Leo plays a middle-aged mother of two whose husband has taken off to feed his gambling addiction, a woman who carries a pistol, who works in a dollar store, who doesn’t know where Pakistan is, who fears losing the down payment she put on a double-wide modular home. Her partner-in-crime is a Mohawk woman who’s not well-liked, or that likable, and one imagines that their serendipitous joint enterprise is about the only way these women would come into contact.
The cultural aspects are secondary to the plot, but certainly add to it. The setting is at once new and familiar. The location along the St. Lawrence river, in a part of America where the nearest big city is Montréal, is unusual enough, but the nondescript look of the place is what anyone who has driven much in rural America has seen. This is not the idyllic Americana that small-town movies emphasize, but the America built around old state highways and cheap architecture.
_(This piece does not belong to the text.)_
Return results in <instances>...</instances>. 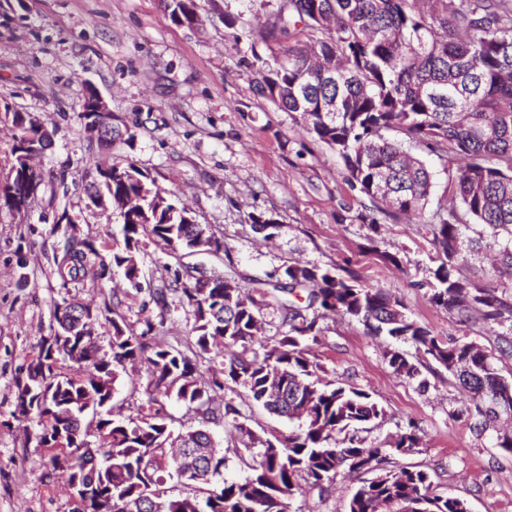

Everything about this movie is as believable as the lines on Leo's make-up-free face, the shot that begins the movie. (She’s very good, as is Indian actress Misty Upham.) This is a nicely compact drama about a mother, not illegal immigration or race relations. The ending may work too hard to ingratiate the characters rather than bring these social issues into sharper focus. It remains a small movie. But expect big things from its first-time writer-director, Courtney Hunt.